Photograph courtesy Luke Dollar
About 150 million years ago, a sizeable chunk of Africa broke away and floated into the Indian Ocean, allowing the rich array of primitive animals aboard the newly formed island to evolve in isolation. Today, the miracle that is Madagascar holds more than 200,000 species of plants and animals, many found no place else on the planet. But since the arrival of people 2,000 years ago, more than 90 percent of its original forest has been destroyed, carrying many species into extinction.
No one understands the urgency of saving this threatened evolutionary wonder better than Dr. Luke Dollar, a scientist devoted to ensuring every minute and dollar spent on conservation efforts counts. "A conservation project may be well-funded and issue glowing reports, but if 25 percent of forest cover is lost while it is in effect, something's wrong," Dollar explains. "When I arrived, my work was on the ground and I could see the habitat disappearing.
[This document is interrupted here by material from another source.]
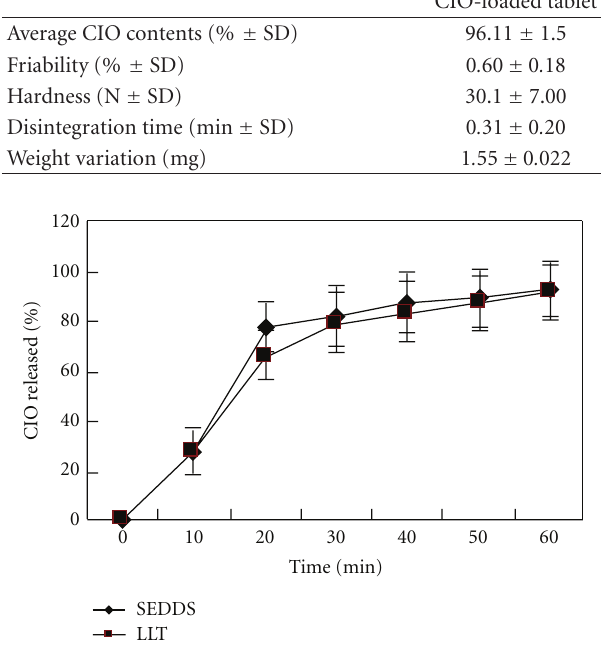
Figure 2: Drug release profiles of the SEDDS and LLT.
I needed a way to quantify the qualitative claims being made by conservation management. I used satellite images, and pictures don't lie. Comparing an image of an area taken at one point in time, with an image of the same area later provides an irrefutable measure of the success or failure of conservation programs, no sugarcoating. It also shows what areas need the most attention first."
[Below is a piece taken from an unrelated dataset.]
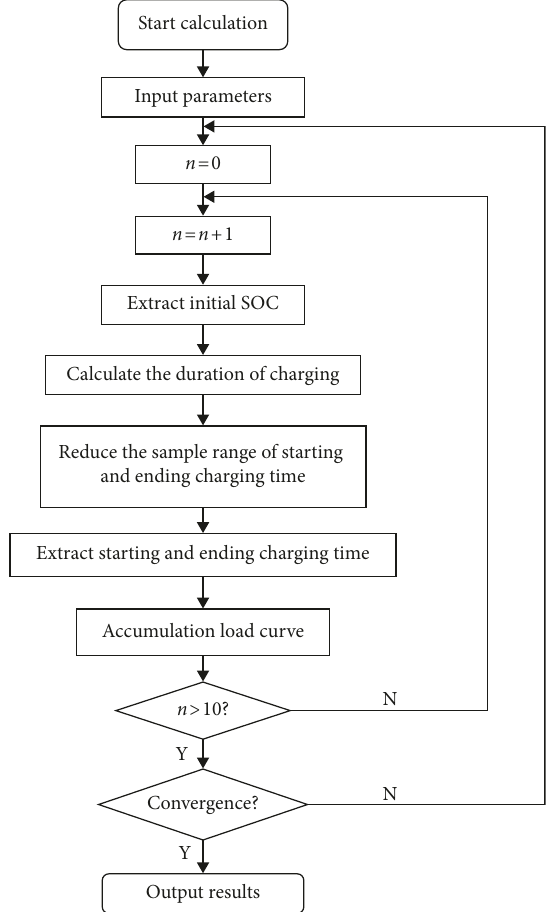
Figure 2: The flowchart of PEVs charging based on the Monte Carlo simulation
Grassroots efforts such as this are Dollar's passion. "I'm a big fan of muddy boots. Field biologists are there in the forest, fighting the fight. We see what's happening to habitat firsthand, and that knowledge is invaluable—without it, bad decisions will be made."
Dollar stresses that to simply go to a remote place, collect data on a little known species, and write papers is no longer enough. "We need to let policymakers know what's happening. My best days involve working in the field, then flying to the capital city to meet with government officials, then flying back to the field."
"I take the money I raise or borrow straight to the ground level and get more bang for my buck," he reports. A prime example is his work with a group of village women. Overhearing them sing as they pounded rice, Dollar knew other outsiders would love to hear their music. He convinced the group to sing for a few research groups he was leading. The women used the money they made from those appearances to create a campsite. "This was their idea, their initiative," Dollar notes. "The project grew and since 2000 they've served more than 60,000 plates of food to researchers and ecotourists. They've put wells in their settlements, enrolled every child in school, and eliminated the need for slash-and-burn agriculture that destroys habitat in their area."
Expanding on their success, Dollar raised money to finance unlimited education for any qualified local child. "My goal," he explains, "is to one day have a director of the national park service who came from one of these forest villages and knows what it's like on the ground."
Dollar first came to Madagascar in 1994 as an undergraduate research assistant studying lemurs with Duke University. The lemur he was assigned to follow was eaten by a fossa, an elusive predator found only in Madagascar. Dollar was instantly intrigued and upon discovering the species had never been studied, vowed to return. "Here was a mysterious predator which sat atop the food chain in the world's top biodiversity hot spot, yet no one knew anything about it. As a flagship species, the fossa plays a crucial role in maintaining the equilibrium of Madagascar's entire food chain."
Dollar's decade of fieldwork has quantified the fossa's shrinking numbers, now about 2,500, and yielded a trove of data on its biology and behavior.
"When you're in the field it's muddy, sweaty, stinky, gritty—there's no sex appeal to it at all, but it's great fun. I wake up every morning knowing I'm one of the luckiest guys on Earth because I'm doing exactly what I want to do and it's going to make a difference."